But barely a thought - either within the bank or outside it - has been devoted to what the American episode has cost and how similar errors might be avoided in future. Yet in a sense Bancorp was every bit as much a financial disaster as the Barings crash. It just took 16 years to unfold. And, of course, no one from NatWest is facing a long spell in a Singapore jail.
It began in 1979, when Robin Leigh Pemberton, then NatWest chairman, decided the bank needed more American exposure. He splashed out $456m (pounds 286m) on the National Bank of North America. Like an oil tanker set on a particular course, NatWest spent the next decade and a half building on that decision. It splurged $1.6bn on four more US banks and, when things got tough, beefed up the balance sheet with a $1bn capital injection. In total, it put $3bn into Bancorp. Inflation alone should have lifted that to $4bn or $5bn. The most pedestrian real growth would have pushed it to $6bn or $7bn. Yet NatWest will be lucky to get $4bn.
The only thing we learn from history is that we do not learn from history. NatWest's current executives weren't responsible for much if any of the Bancorp adventure and they are not apportioning blame now. Much more fun to debate how to spend the proceeds.
But retail bankers - who seem ever doomed to repeat their mistakes - should examine the affair. It should certainly be required reading at Bank of Scotland, whose latest foray into Australia (see page 6) is not entirely dissimilar.
THE SIREN voices of the financial engineers are getting louder every day. Demerge this. Break up that. Spin off the other. Demerger is gaining a reputation as the cure-all for any company not already slimmed down to the narrowest of businesses. Wall Street went into raptures last week because the phone company AT&T announced it was splitting itself into three bits. This side of the Atlantic, speculators are piling into anything they reckon can be given similar treatment - from Lonrho to Ladbroke.
But while the pyrotechnics of merchant bankers can deliver short-term spurts in a share price, they only make sense in the long run to the extent that they help produce a better or cheaper product or service. Tiresome (if you're a merchant banker), but true.
Last week, the financial engineers were in full cry after Sears, that most diversified of retail groups, unveiled lousy interim figures. Here, they insisted, was a business ripe for break-up. It retails everything from furniture to shoes, and in a variety of formats from mail-order to department stores. Where's the synergy in all that, they asked? The answer is there is none. There's virtually no logic to the lumping together of Sears' myriad parts. But then there's no evidence that if it were broken up, the sum of the parts would be any greater than the whole. There is no easy solution.
Rummaging in the library, I came across a quote from Liam Strong, the chief executive, shortly after he arrived at Sears three years ago. Explaining how he planned to turn around the group, he said: "We are not talking rocket science here. The difference between most retailers is not strategy or insight. It's execution."
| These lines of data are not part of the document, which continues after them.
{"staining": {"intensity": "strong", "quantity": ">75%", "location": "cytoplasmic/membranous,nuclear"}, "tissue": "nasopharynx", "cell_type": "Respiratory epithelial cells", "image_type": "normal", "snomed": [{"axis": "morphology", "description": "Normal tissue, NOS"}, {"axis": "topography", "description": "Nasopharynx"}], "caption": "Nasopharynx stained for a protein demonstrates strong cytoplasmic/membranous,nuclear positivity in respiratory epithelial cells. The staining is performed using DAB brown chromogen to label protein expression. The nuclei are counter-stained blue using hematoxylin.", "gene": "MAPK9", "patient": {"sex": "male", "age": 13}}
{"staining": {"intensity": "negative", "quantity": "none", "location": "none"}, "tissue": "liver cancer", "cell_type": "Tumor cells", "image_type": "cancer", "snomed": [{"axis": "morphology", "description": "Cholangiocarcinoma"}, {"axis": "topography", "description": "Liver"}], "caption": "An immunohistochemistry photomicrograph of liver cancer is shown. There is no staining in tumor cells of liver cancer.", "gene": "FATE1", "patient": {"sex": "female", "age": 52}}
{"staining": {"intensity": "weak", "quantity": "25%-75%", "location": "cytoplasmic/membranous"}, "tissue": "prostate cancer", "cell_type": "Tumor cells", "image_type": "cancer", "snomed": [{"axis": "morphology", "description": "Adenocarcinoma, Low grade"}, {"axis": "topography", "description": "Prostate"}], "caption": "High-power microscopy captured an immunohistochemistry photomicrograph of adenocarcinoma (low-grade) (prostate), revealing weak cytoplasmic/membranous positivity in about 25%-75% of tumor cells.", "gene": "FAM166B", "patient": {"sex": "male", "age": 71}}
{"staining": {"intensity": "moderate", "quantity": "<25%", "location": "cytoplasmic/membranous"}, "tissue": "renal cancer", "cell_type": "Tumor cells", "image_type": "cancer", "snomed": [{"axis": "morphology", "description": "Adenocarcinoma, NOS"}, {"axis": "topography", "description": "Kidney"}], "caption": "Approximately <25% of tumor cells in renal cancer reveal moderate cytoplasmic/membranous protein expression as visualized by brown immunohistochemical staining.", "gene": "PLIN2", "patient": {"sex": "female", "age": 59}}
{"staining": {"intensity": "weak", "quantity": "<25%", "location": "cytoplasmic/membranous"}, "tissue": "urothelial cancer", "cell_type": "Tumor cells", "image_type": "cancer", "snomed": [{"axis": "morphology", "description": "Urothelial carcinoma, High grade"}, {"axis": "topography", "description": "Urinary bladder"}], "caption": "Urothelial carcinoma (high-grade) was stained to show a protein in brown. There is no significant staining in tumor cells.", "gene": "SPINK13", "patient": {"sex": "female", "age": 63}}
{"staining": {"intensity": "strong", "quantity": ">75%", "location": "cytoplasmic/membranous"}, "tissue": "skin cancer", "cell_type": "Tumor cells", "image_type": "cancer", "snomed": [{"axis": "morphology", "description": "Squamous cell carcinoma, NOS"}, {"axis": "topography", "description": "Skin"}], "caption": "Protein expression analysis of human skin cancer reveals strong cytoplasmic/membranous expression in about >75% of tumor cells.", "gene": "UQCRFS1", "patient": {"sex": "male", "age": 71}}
True then and true now. Retail, to rehearse Lord Sainsbury's favourite aphorism, is detail. Sadly, good execution is horribly difficult. And it requires more patience, dedication and doggedness than mere rocket science.
Strong has already tackled some of the worst excesses of this ramshackle organisation. The next essential is to put strong, motivated management into each of operating business. Good management at the centre is not enough.
Cook's wall of silence
WHEN the group managing director of a publicly quoted company and two of his colleagues face 141 criminal charges, you might expect the company to tell its shareholders. Not, it seems, when the company is DC Cook. As Patrick Tooher describes below, the company and its MD are in the dock for selling "clocked" cars. Yet they have not seen fit to inform shareholders through a Stock Exchange announcement. And with all the insouciant gall you might expect from second-hand car salesmen, they managed to conduct the entire annual meeting last Wednesday without a single mention.
Shareholders deserve to be let in on this little omission - first because any resulting fines or compensation payments could have a big impact on profits, and second, because they need to know whether the directors are fit and proper to look after their investment.
Perhaps one can't look for any more from a company still dominated by the founding family. When the daughter of the chairman is appointed to the board aged 22, you know better than to expect the company to be run purely in the interests of all shareholders. Family firms that go to the public to bolster their share register have to recognise they can no longer run their businesses as private fiefdoms.
New kid on the screen
TRADEPOINT, the screen-based stock market that was launched last week in competition with the Stock Exchange, has got off to a slow start. In its first two days, it handled precisely 40 trades, worth pounds 4.3m. By my calculation, therefore, it earned pounds 2,150 in commission - barely enough to keep the computers switched on. There is a long way to go to reach the 2 per cent market share target necessary for break-even.
But the Stock Exchange would be mad to be complacent. The system clearly works, and so far without a hitch. The advantages over the exchange's own Seaq system are compelling: anonymity and commissions one-quarter the size. Moreover, the institutional investors it is designed for have every reason to give it a whirl - they own it.
Tradepoint has two other aces up its sleeve. It is planning to extend its opening hours to cater for US-based dealers, who will be able to trade into the evening. And it is considering expanding the service to include international equities and Eurobonds. We haven't heard the last of this fledgling service.